Summary: Let \(\Gamma\) be a component of the Auslander-Reiten quiver of an Artin algebra containing projective and injective modules. Assume that the length of any path from an injective in \(\Gamma\) to a projective in \(\Gamma\) is bounded by some fixed number. We prove here that such component has no oriented cycles and is generalized standard, so containing only finitely many \(\tau_\Lambda\)-orbits. Components of the Auslander-Reiten quiver \(\Gamma_\Lambda\) of an Artin algebra \(\Lambda\) containing paths in \(\text{ind\,}\Lambda\) from injective to projective modules have appeared naturally in some classes of algebras such as quasitilted [D. Happel, I. Reiten, and S. O. Smalø, Mem. Am. Math. Soc. 575 (1996; Zbl 0849.16011)] or shod [the authors, Manuscr. Math. 100, No. 1, 1-11 (1999; Zbl 0966.16001)]. In both cases, these paths can be refined to paths of irreducible maps and any such path has either none hooks (in the case of a quasitilted algebra) or at most two of them (in the case of a shod algebra).
Here, we are interested in studying the components of \(\Gamma_\Lambda\) such that there exists a number \(m_0\) such that any path from an injective to a projective lying on it has at most \(m_0\) hooks. We shall see that this is equivalent to the existence of a number \(n_0\) such that any path in \(\text{ind\,}\Lambda\) from an injective to a projective lying on it has length at most \(n_0\) (Theorem 4.1). Such a component does not have oriented cycles (Corollary 3.4) and it is generalized standard (Theorem 4.3), hence containing only finitely many \(\tau_\Lambda\)-orbits.

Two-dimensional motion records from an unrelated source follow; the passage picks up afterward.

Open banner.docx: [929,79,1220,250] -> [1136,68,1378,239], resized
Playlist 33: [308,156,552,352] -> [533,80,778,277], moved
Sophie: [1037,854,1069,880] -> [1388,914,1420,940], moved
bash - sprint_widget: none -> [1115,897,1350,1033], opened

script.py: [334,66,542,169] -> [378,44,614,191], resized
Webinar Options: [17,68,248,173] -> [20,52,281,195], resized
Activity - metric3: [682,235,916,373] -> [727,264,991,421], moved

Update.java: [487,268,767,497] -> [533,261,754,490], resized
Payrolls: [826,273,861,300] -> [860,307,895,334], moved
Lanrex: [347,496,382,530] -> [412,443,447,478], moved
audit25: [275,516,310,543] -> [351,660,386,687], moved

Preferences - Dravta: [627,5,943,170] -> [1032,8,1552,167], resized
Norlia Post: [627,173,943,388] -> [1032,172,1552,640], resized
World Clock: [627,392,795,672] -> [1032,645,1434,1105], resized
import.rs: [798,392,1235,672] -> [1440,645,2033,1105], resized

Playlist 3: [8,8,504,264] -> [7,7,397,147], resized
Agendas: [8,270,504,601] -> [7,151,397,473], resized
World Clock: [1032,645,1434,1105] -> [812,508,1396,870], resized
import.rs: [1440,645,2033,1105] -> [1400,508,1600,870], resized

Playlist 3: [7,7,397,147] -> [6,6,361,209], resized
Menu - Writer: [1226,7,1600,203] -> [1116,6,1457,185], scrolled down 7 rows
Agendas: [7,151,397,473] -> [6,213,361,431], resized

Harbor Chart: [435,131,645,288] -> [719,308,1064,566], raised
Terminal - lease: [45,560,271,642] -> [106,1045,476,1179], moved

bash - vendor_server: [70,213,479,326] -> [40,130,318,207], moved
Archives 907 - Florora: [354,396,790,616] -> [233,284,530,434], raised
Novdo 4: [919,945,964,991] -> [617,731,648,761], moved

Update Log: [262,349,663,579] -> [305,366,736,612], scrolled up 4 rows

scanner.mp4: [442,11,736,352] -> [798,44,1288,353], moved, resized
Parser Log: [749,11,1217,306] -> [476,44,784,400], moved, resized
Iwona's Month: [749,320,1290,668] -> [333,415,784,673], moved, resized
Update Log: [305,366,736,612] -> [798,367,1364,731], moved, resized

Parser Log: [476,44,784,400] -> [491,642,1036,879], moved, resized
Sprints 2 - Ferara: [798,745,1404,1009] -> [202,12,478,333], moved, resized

In fact, when considering the existence of oriented cycles in such components, we prove the following more general result. If \(\Gamma\) is a component of \(\Gamma_\Lambda\) such that the number of hooks in any path of irreducible maps from an injective in \(\Gamma\) to a projective in \(\Gamma\) is bounded, then \(\Gamma\) has no oriented cycles (Theorem 3.1). This generalizes S. Liu’s main result [in Commun. Algebra 29, No. 2, 687-694 (2001; Zbl 0991.16010)], where he showed that any component \(\Gamma\) of \(\Gamma_\Lambda\) such that any path of irreducible maps from an injective in \(\Gamma\) to a projective in \(\Gamma\) is sectional (that is, with no hooks) has no oriented cycles. Observe that S. Li [Commun. Algebra 28, No. 10, 4635-4645 (2000; Zbl 0978.16016)] has also considered such components \(\Gamma\) and has shown that the above condition on the paths from injectives to projectives characterizes the existence of a section in \(\Gamma\). The proof of Theorem 3.1, however, follows closely some ideas contained in [F. U. Coelho and A. Skowroński, Fundam. Math. 149, No. 1, 67-82 (1996; Zbl 0848.16012)], also generalizing results proven there for quasitilted algebras.
In another paper [the authors, J. Algebra 265, No. 1, 379-403 (2003; Zbl 1062.16018)], we make use of the results proven here to study the class of algebras such that the length of any path from an indecomposable injective module to an indecomposable projective module is bounded by some number \(n_0\). This class of algebras contains the quasitilted and the shod algebras.